Can You Trade Currencies for A Living?

Forex is one of the most liquid markets globally, with nearly $6 trillion daily trading volume. This is produced by banks, institutions, and retail traders, to name a few. The considerable volume attracts investors from all corners of the world who employ various strategies to profit from currencies.

Before we dive into the topic, let us understand the basic concepts of currency trading.

Currency Pair

A currency pair consists of two currencies. The first one is called the base, while the latter is the quote. When you are buying a pair, you purchase the base and sell the quote and vice versa.

Lot Size

Lot size determines the amount of money you’ll make or lose once the market moves in a specific direction. One lot size equals 100000 units of the base currency. A single pip movement would cause a $10 change in profits.

Leverage

Leverage is the amount of borrowed money that traders can use to their advantage for opening positions with a large lot size. For example, a $1000 with a 1:100 margin can execute trades with a ten lot. The borrowed money is available from the broker but is taken out once the initial account value reaches zero.

Trading Hours

Currency trading is available for traders 24/5 from 5 p.m. EST on Sunday until 4 p.m. EST on Friday.

Sessions

There are multiple trading sessions in the forex market. They refer to the points when the markets open or close in respective continents or countries. Following sessions are important in currency trading:

  • Tokyo
  • London
  • Newyork

Depending on the session, the market volatility can increase or decrease for specific pairs. For example, the Tokyo session is hot for JPY pairs as the yen is widely traded during these hours.
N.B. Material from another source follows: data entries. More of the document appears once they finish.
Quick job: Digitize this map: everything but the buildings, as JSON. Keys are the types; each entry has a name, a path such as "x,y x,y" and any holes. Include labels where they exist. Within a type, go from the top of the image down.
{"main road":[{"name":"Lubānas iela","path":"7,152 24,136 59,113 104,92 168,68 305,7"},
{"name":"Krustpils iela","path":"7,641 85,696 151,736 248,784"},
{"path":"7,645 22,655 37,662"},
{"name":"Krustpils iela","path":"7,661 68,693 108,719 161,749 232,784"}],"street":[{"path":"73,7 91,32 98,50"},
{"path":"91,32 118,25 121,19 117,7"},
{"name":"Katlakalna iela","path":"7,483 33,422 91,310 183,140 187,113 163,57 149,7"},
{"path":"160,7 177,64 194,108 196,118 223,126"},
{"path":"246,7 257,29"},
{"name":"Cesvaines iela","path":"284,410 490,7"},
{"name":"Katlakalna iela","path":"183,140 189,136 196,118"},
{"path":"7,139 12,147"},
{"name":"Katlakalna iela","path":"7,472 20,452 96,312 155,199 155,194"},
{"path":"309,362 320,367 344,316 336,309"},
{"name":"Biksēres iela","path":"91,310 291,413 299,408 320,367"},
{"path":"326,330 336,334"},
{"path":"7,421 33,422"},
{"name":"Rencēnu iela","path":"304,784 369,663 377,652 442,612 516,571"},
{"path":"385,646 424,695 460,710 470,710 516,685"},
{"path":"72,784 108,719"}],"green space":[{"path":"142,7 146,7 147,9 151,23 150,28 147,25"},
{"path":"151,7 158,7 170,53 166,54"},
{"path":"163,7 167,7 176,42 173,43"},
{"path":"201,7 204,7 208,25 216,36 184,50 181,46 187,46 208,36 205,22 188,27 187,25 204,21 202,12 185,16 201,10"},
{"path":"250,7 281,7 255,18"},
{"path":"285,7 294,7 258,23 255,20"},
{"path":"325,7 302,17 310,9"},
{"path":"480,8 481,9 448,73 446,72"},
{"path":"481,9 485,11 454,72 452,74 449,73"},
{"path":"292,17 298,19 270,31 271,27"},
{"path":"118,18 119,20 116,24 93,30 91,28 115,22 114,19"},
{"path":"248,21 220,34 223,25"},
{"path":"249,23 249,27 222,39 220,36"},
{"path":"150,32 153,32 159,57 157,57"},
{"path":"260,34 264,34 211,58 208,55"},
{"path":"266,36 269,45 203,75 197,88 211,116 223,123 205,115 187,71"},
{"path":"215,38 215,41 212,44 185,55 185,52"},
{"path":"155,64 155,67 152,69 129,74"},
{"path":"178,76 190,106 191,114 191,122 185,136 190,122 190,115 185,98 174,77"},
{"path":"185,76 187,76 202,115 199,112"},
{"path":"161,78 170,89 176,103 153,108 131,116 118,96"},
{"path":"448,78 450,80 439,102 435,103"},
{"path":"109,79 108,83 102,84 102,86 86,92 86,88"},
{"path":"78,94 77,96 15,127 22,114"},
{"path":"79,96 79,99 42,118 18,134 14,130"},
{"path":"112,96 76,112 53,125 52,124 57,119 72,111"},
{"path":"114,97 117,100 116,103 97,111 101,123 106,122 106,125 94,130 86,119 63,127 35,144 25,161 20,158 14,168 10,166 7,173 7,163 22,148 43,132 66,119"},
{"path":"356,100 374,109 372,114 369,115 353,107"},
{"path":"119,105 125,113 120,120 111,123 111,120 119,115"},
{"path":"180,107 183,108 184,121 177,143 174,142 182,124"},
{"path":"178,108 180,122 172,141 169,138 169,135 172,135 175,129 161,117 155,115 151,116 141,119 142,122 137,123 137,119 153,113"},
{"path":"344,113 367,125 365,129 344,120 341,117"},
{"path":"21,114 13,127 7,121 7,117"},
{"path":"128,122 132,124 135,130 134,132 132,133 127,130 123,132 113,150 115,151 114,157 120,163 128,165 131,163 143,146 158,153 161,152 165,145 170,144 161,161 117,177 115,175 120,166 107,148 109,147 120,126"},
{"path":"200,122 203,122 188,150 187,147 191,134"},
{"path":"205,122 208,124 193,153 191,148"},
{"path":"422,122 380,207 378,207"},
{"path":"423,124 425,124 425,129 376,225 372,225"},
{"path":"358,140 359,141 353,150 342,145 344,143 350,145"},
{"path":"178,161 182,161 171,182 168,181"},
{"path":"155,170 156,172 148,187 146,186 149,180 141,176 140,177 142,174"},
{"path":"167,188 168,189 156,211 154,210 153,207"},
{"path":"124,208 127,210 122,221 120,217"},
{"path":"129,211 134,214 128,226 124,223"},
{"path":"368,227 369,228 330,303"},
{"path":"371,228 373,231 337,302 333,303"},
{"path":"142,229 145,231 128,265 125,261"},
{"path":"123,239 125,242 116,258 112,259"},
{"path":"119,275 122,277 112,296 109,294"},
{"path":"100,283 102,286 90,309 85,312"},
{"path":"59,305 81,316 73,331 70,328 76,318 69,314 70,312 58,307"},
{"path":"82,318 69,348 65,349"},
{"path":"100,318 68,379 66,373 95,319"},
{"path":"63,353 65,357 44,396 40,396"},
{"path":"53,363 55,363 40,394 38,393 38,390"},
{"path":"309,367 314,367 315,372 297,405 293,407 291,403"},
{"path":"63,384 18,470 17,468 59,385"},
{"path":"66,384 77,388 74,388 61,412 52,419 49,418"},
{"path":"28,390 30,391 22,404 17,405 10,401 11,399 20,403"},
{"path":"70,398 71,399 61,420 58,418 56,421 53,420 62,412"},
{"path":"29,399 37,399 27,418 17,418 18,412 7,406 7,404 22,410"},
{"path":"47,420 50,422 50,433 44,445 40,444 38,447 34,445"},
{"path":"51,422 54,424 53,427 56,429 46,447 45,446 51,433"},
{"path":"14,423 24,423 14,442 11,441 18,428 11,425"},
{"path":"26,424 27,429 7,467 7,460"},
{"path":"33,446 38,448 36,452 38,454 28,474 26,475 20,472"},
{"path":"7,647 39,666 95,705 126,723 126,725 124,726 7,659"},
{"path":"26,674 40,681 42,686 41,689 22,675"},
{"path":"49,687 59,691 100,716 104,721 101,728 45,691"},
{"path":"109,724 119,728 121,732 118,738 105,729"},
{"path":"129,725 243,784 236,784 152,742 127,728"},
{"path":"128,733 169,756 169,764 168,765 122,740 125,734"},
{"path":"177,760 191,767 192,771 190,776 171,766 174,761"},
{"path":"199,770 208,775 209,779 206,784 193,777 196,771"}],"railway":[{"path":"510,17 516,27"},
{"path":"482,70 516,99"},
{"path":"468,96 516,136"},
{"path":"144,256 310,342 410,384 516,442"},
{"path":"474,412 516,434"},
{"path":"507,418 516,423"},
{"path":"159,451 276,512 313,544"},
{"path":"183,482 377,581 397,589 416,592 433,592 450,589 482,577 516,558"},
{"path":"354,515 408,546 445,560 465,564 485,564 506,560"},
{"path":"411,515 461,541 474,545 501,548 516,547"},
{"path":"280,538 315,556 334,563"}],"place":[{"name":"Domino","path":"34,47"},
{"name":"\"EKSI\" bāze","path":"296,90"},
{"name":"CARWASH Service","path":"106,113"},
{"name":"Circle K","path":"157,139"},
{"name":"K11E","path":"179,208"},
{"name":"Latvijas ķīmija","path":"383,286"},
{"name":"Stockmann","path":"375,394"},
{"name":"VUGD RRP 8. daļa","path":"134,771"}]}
Most trading activity occurs during the overlap of the London and Newyork session. This is the time when the markets are the most liquid and volatile.

How Can You Trade Currencies as A Businessman?

Investors can access currencies via brokers and respective exchanges. These companies allow traders to have the best trading conditions, including low spreads, fast execution speeds, and customer service.

Signing up with one of these is simple as traders can head over to their website and do the deed within a few minutes. It might be necessary to provide supporting documents such as an ID for verifying your account. Investors can use a demo portfolio or deposit real money and start trading right away.

Treating Currency Trading as Business

Traders should treat currency trading as a business if they hope to succeed in the markets. A proper trading strategy with risk management is essential to stay in the game for the long term.

Many strategies revolve around the forex markets. Traders are generally classified into fundamental and technical investors. The first one refers to those who look for critical economic events to identify changes in the market. They may or may not use charts for analysis and generally trade for the long term as the news settle in.

Technical traders use charts to identify significant market trends. They will use indicators, support and resistance lines, supply and demand zones for trading the markets.

Image 1. The 4-hour chart of NZDUSD shows the trend line on the downside. There is also a supply zone where the market rejects the potential resistance. This trader has also employed Fibonacci interval to identify how long the reversal can be like.

Summing Up

Forex trading for business class can be tough in the early stages as they learn the basic concepts. However, with dedication and passion, it is possible to be consistently profitable in the short term.